[Exercise objective]
Go through the records below and copy out every line that contains the word "DDoS".

--- Records supplied ---

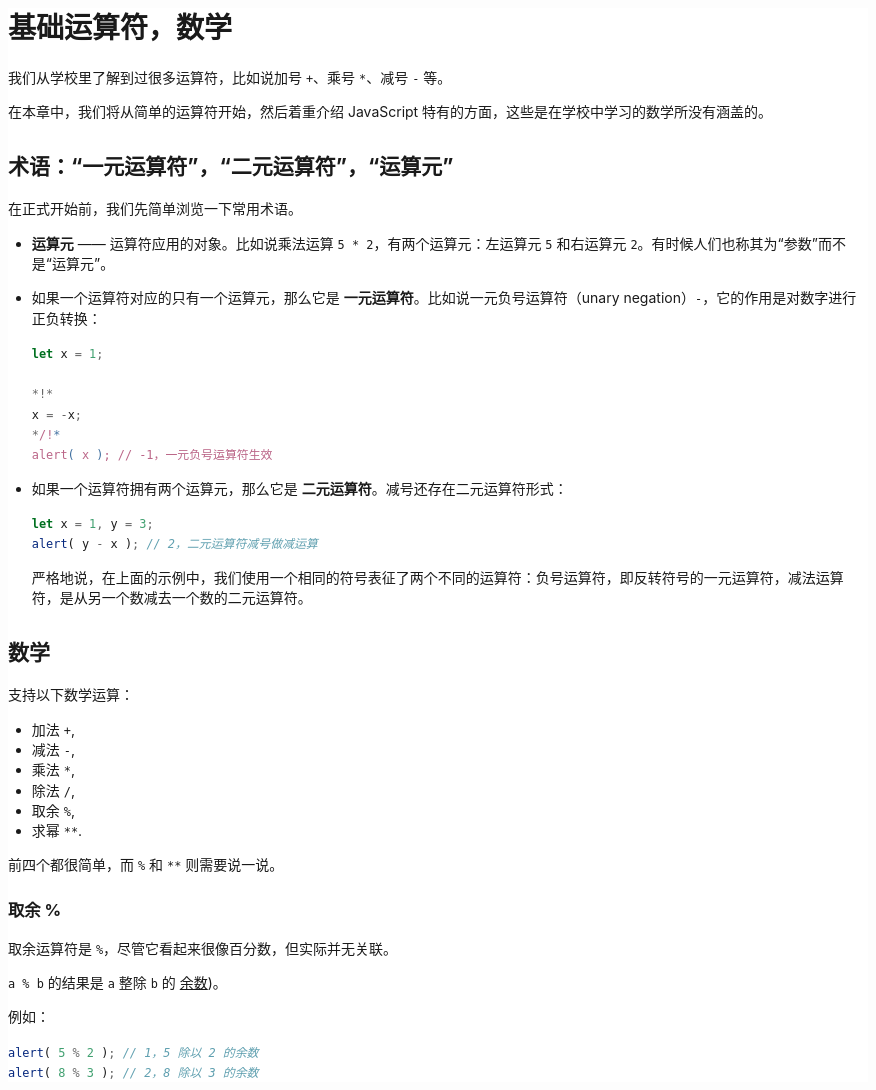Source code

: # 基础运算符，数学

我们从学校里了解到过很多运算符，比如说加号 `+`、乘号 `*`、减号 `-` 等。

在本章中，我们将从简单的运算符开始，然后着重介绍 JavaScript 特有的方面，这些是在学校中学习的数学所没有涵盖的。

## 术语：“一元运算符”，“二元运算符”，“运算元”

在正式开始前，我们先简单浏览一下常用术语。

- **运算元** —— 运算符应用的对象。比如说乘法运算 `5 * 2`，有两个运算元：左运算元 `5` 和右运算元 `2`。有时候人们也称其为“参数”而不是“运算元”。
- 如果一个运算符对应的只有一个运算元，那么它是 **一元运算符**。比如说一元负号运算符（unary negation）`-`，它的作用是对数字进行正负转换：

    ```js run
    let x = 1;

    *!*
    x = -x;
    */!*
    alert( x ); // -1，一元负号运算符生效
    ```
- 如果一个运算符拥有两个运算元，那么它是 **二元运算符**。减号还存在二元运算符形式：

    ```js run no-beautify
    let x = 1, y = 3;
    alert( y - x ); // 2，二元运算符减号做减运算
    ```

    严格地说，在上面的示例中，我们使用一个相同的符号表征了两个不同的运算符：负号运算符，即反转符号的一元运算符，减法运算符，是从另一个数减去一个数的二元运算符。

## 数学

支持以下数学运算：

- 加法 `+`,
- 减法 `-`,
- 乘法 `*`,
- 除法 `/`,
- 取余 `%`,
- 求幂 `**`.

前四个都很简单，而 `%` 和 `**` 则需要说一说。

### 取余 %

取余运算符是 `%`，尽管它看起来很像百分数，但实际并无关联。

`a % b` 的结果是 `a` 整除 `b` 的 [余数](https://zh.wikipedia.org/zh-hans/%E4%BD%99%E6%95%B0))。

例如：

```js run
alert( 5 % 2 ); // 1，5 除以 2 的余数
alert( 8 % 3 ); // 2，8 除以 3 的余数
```
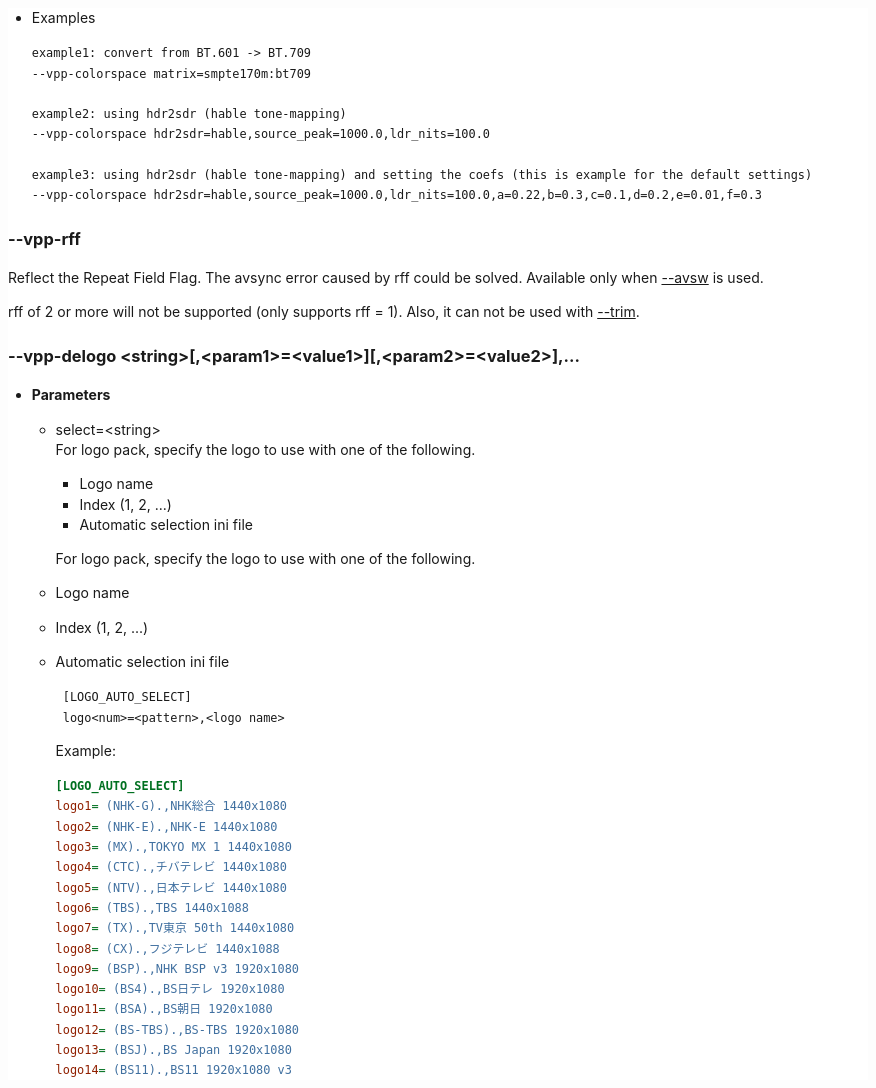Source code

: - Examples
  ```
  example1: convert from BT.601 -> BT.709
  --vpp-colorspace matrix=smpte170m:bt709
  
  example2: using hdr2sdr (hable tone-mapping)
  --vpp-colorspace hdr2sdr=hable,source_peak=1000.0,ldr_nits=100.0
  
  example3: using hdr2sdr (hable tone-mapping) and setting the coefs (this is example for the default settings)
  --vpp-colorspace hdr2sdr=hable,source_peak=1000.0,ldr_nits=100.0,a=0.22,b=0.3,c=0.1,d=0.2,e=0.01,f=0.3
  ```

### --vpp-rff
Reflect the Repeat Field Flag. The avsync error caused by rff could be solved. Available only when [--avsw](#--avsw-string) is used.

rff of 2 or more will not be supported (only  supports rff = 1). Also, it can not be used with [--trim](#--trim-intintintintintint).


### --vpp-delogo &lt;string&gt;[,&lt;param1&gt;=&lt;value1&gt;][,&lt;param2&gt;=&lt;value2&gt;],...

- **Parameters**
  - select=&lt;string&gt;  
    For logo pack, specify the logo to use with one of the following.
      - Logo name
      - Index (1, 2, ...)
      - Automatic selection ini file
  
    For logo pack, specify the logo to use with one of the following.
  
  - Logo name
  - Index (1, 2, ...)
  - Automatic selection ini file
    ```
     [LOGO_AUTO_SELECT]
     logo<num>=<pattern>,<logo name>
    ```
  
    Example:
     ```ini
    [LOGO_AUTO_SELECT]
    logo1= (NHK-G).,NHK総合 1440x1080
    logo2= (NHK-E).,NHK-E 1440x1080
    logo3= (MX).,TOKYO MX 1 1440x1080
    logo4= (CTC).,チバテレビ 1440x1080
    logo5= (NTV).,日本テレビ 1440x1080
    logo6= (TBS).,TBS 1440x1088
    logo7= (TX).,TV東京 50th 1440x1080
    logo8= (CX).,フジテレビ 1440x1088
    logo9= (BSP).,NHK BSP v3 1920x1080
    logo10= (BS4).,BS日テレ 1920x1080
    logo11= (BSA).,BS朝日 1920x1080
    logo12= (BS-TBS).,BS-TBS 1920x1080
    logo13= (BSJ).,BS Japan 1920x1080
    logo14= (BS11).,BS11 1920x1080 v3
    ```
  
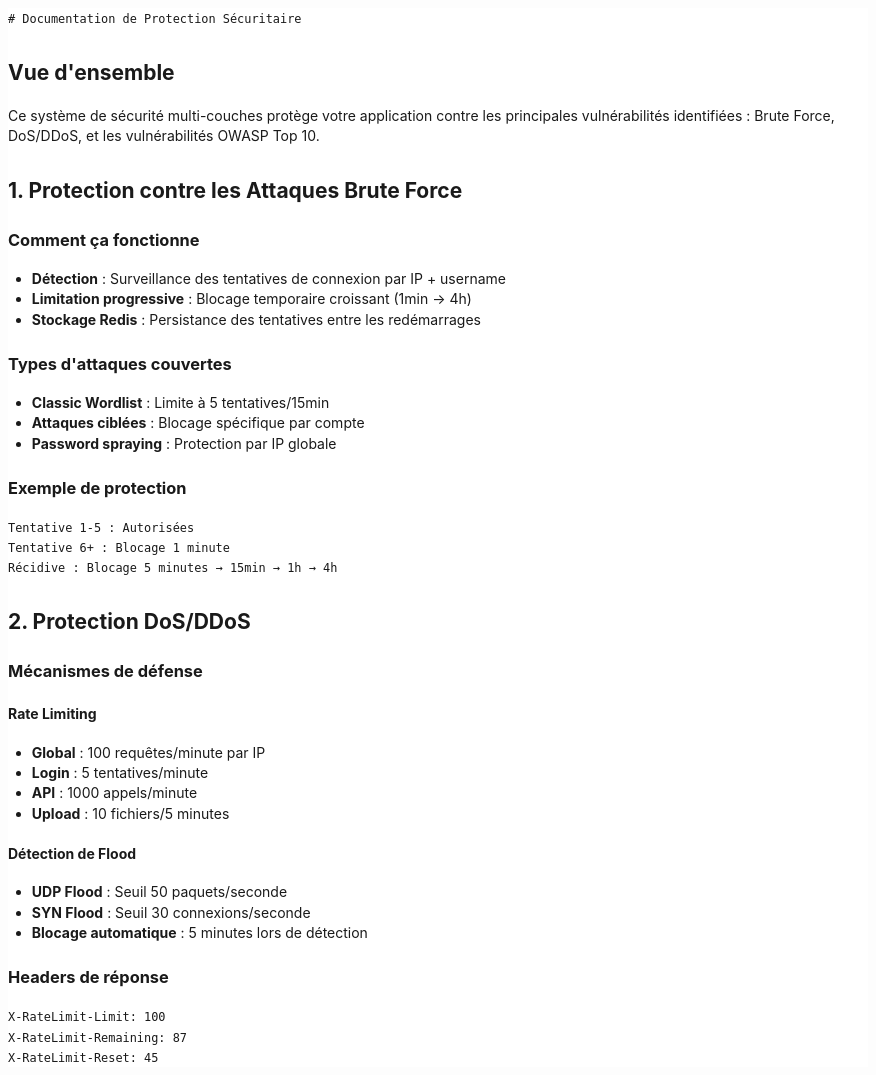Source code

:     # Documentation de Protection Sécuritaire

## Vue d'ensemble

Ce système de sécurité multi-couches protège votre application contre les principales vulnérabilités identifiées : Brute Force, DoS/DDoS, et les vulnérabilités OWASP Top 10.

## 1. Protection contre les Attaques Brute Force

### Comment ça fonctionne
- **Détection** : Surveillance des tentatives de connexion par IP + username
- **Limitation progressive** : Blocage temporaire croissant (1min → 4h)
- **Stockage Redis** : Persistance des tentatives entre les redémarrages

### Types d'attaques couvertes
- **Classic Wordlist** : Limite à 5 tentatives/15min
- **Attaques ciblées** : Blocage spécifique par compte
- **Password spraying** : Protection par IP globale

### Exemple de protection
```
Tentative 1-5 : Autorisées
Tentative 6+ : Blocage 1 minute
Récidive : Blocage 5 minutes → 15min → 1h → 4h
```

## 2. Protection DoS/DDoS

### Mécanismes de défense

#### Rate Limiting
- **Global** : 100 requêtes/minute par IP
- **Login** : 5 tentatives/minute
- **API** : 1000 appels/minute
- **Upload** : 10 fichiers/5 minutes

#### Détection de Flood
- **UDP Flood** : Seuil 50 paquets/seconde
- **SYN Flood** : Seuil 30 connexions/seconde
- **Blocage automatique** : 5 minutes lors de détection

### Headers de réponse
```http
X-RateLimit-Limit: 100
X-RateLimit-Remaining: 87
X-RateLimit-Reset: 45
```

---

[Your response]
Ce système de sécurité multi-couches protège votre application contre les principales vulnérabilités identifiées : Brute Force, DoS/DDoS, et les vulnérabilités OWASP Top 10.
## 2. Protection DoS/DDoS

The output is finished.